Basic Sourdough Bread Recipe (with an active starter)
Ingredients:
- 100g sourdough starter (fed and bubbly)
- 350g water (room temperature)
- 500g bread flour (or a mix of bread flour and whole wheat flour)
- 10g salt
- Optional: 1-2 tablespoons of honey or sugar (for a slightly sweeter loaf)
Equipment:
- Large mixing bowl
- Dough scraper or spoon
- Dutch oven or baking stone
- Kitchen towel or plastic wrap
- Proofing basket (optional)
- Parchment paper (for easy transfer)
Directions:
1. Mix the Dough:
- In a large bowl, combine the sourdough starter and water. Stir to combine and dissolve the starter in the water.
- Add the flour and salt (and optional honey/sugar if using). Mix everything together until it forms a shaggy dough. You can use your hands or a spoon for this.
- Once mixed, cover the bowl and let the dough rest for 30 minutes. This step is called autolyse and helps hydrate the flour, making the dough easier to knead.
2. Knead the Dough:
- After the autolyse, knead the dough for about 8-10 minutes until it becomes smooth and elastic. If you’re using the stretch-and-fold method (which is more common in sourdough), you can perform a series of stretches and folds in the bowl:
- Grab one edge of the dough, stretch it up, and fold it over onto the rest of the dough. Turn the bowl and repeat 3–4 times. Do this every 30 minutes for the next 2-3 hours. This builds strength in the dough without overworking it.
3. Bulk Fermentation:
- Cover the bowl with a damp cloth or plastic wrap, and let the dough rise at room temperature (ideally 70°F/21°C) for about 4-6 hours or until it has roughly doubled in size.
- During this time, you can perform a couple of sets of stretch and folds (every 30 minutes for the first 2 hours), which helps develop the dough structure.
4. Shape the Dough:
- After bulk fermentation, gently remove the dough from the bowl onto a lightly floured surface. Flatten it into a rectangle and then fold the sides in toward the center. Turn the dough 90 degrees and fold the top down over the center. Tuck in the ends and roll it tightly to form a loaf shape.
- You can shape it into a round boule (round shape) or an oblong batard (oval shape), depending on your preference.
5. Second Rise (Proofing):
- Place the shaped dough into a lightly floured proofing basket or a bowl lined with a well-floured cloth. Cover and let it rise for another 1-2 hours. The dough should puff up slightly, but not double in size.
6. Preheat the Oven:
- While the dough is proofing, preheat your oven to 450°F (232°C). If you’re using a Dutch oven, place it in the oven as it preheats (this will help create steam, which is important for the crust).

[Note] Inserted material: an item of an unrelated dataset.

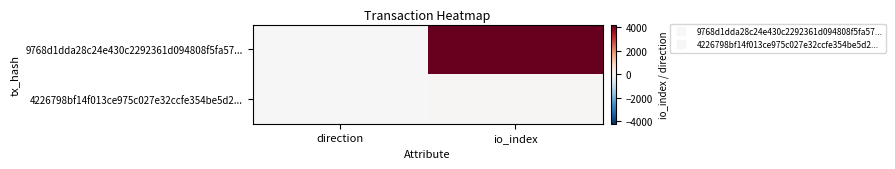

Reading left to right, what are all the values shown in this chart?

9768d1dda28c24e430c2292361d094808f5fa57...: direction=-1	io_index=4198
4226798bf14f013ce975c027e32ccfe354be5d2...: direction=1	io_index=36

- You can also place a small pan of water at the bottom of the oven to generate steam, or spray the dough with water before baking.
7. Score the Dough:
- Once the dough has finished proofing, carefully flip it onto a sheet of parchment paper. Use a sharp razor or bread lame to score the top of the dough. This allows the bread to expand during baking and gives it that signature artisan look.
8. Bake the Bread:
- If using a Dutch oven, carefully transfer the dough (with the parchment paper) into the preheated Dutch oven. Cover with the lid and bake for 20 minutes.
- After 20 minutes, remove the lid and continue baking for another 20-30 minutes, or until the bread is golden brown and sounds hollow when tapped on the bottom.
- If baking on a baking stone, place the dough directly on the stone and bake for 35-40 minutes, turning the oven down to 425°F (220°C) after 20 minutes. Make sure to monitor the crust to avoid overbaking.
9. Cool the Bread:
- Once baked, remove the bread from the oven and let it cool on a wire rack for at least 1 hour before slicing. The bread will continue to cook a little as it cools.
Additional Tips for Success:
- Flour Type: Bread flour will give you a better rise due to its higher protein content, but you can mix in whole wheat flour for flavor.
- Hydration: If your dough is too dry or stiff, you can add a little more water (a tablespoon at a time). Sourdough dough is typically wetter than regular bread dough.
- Patience: Sourdough bread requires patience, especially with the fermentation and proofing times. It’s worth the wait for that perfect crust and flavor.
Enjoy your homemade sourdough bread with butter, jam, or as the base for a delicious sandwich!